Having spent a lot of my life researching what makes people happy and also working with wealthy families, imagine my surprise when I discovered that wealthy people are the least happy folks in America! Yep, that's what the research shows.
How can this be true? I know plenty of business leaders who think wealth and happiness are exactly the same thing.
No one would argue that being poor leads to happiness, but it turns out that poor people in America are actually happier than rich people. The happiest group is the middle class. This is all very confusing. How does it make sense?
Consider these two pieces of evidence:
First, The Principle of Balance & Justification (PB&J). This comes from my book, and it turns out that many important things plot well on the Normal Distribution; i.e., too little or too much of a thing leads to sub-optimal results. For example, take conflict resolution. Being passive and unassertive about your needs doesn't work well in achieving win-win solutions (too little), being assertive works the best (the right amount), and crossing over into being aggressive/uncaring about the other person doesn't work well either (too much).
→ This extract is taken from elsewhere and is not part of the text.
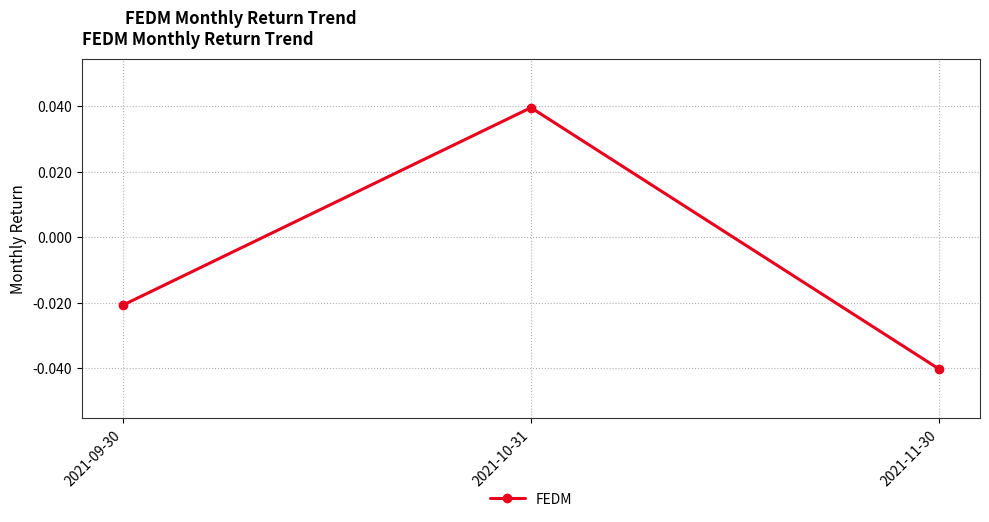

What position from the right is 2021-10-31?

2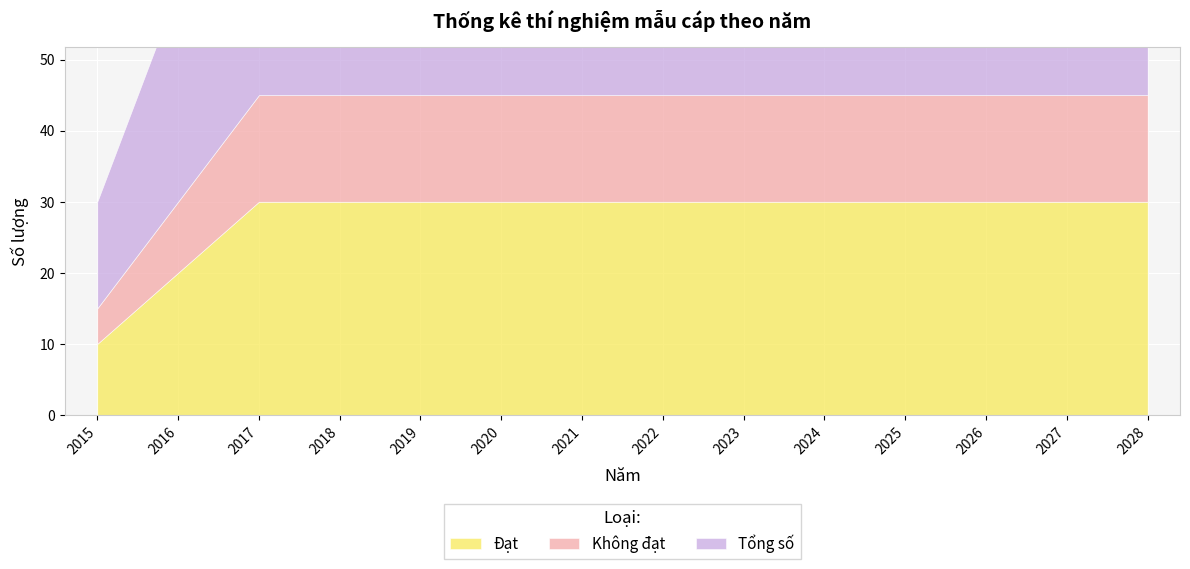

What is the highest value of the Đạt series?

30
This principle certainly applies to money and happiness (see figure and rationale below).
Second, from the research in Positive Psychology, the four major sources of happiness are:
1. A caring relationship with yourself (good physical and mental health).
2. Caring relationships with others (we're biologically wired to form close relationships with others).
3. Work you love doing (paid or not, because you spend so much time at it).
4. Enough money to pay your bills with some left over for having fun.
Many people who get rich do so by focusing primarily on the money part of happiness and under emphasizing the other important aspects, thereby creating a lack of balance and a lack of overall happiness. Maybe you've heard the story of the CEO who spent the first half of his life getting rich and the second half paying off his ex-spouses and trying to buy back his health?
Also, children of wealthy families have a higher incidence of drug use, depression, and suicide than the general population. If you think about it though, this makes sense if what they've seen growing up are role models who value money more than people (including them)?
Furthermore, if you want to create a lifetime of unhappiness for your children, just give them a large sum of money they didn't earn. They'll spend the rest of their lives afraid of losing it and knowing they likely couldn't recreate the financial success if they had to. It will undermine their self-confidence and self-esteem from that day forward because confidence and esteem are built by overcoming obstacles and mastering life-coping skills. Wouldn't it be better to give them the gift of self-reliance instead?
1. Create a clear definition of success and happiness for yourself, and be sure it's about more than financial success; i.e., don't spend all your time focused on only one of the four major sources of happiness.
2. Stay balanced and enjoy the ride--don't wait until you have lots of regrets to realize how important this is.
3. I don't think John Lennon was exactly right when he said “All you need is love,” but relationships are a big part of lasting success and happiness in both your business and personal lives.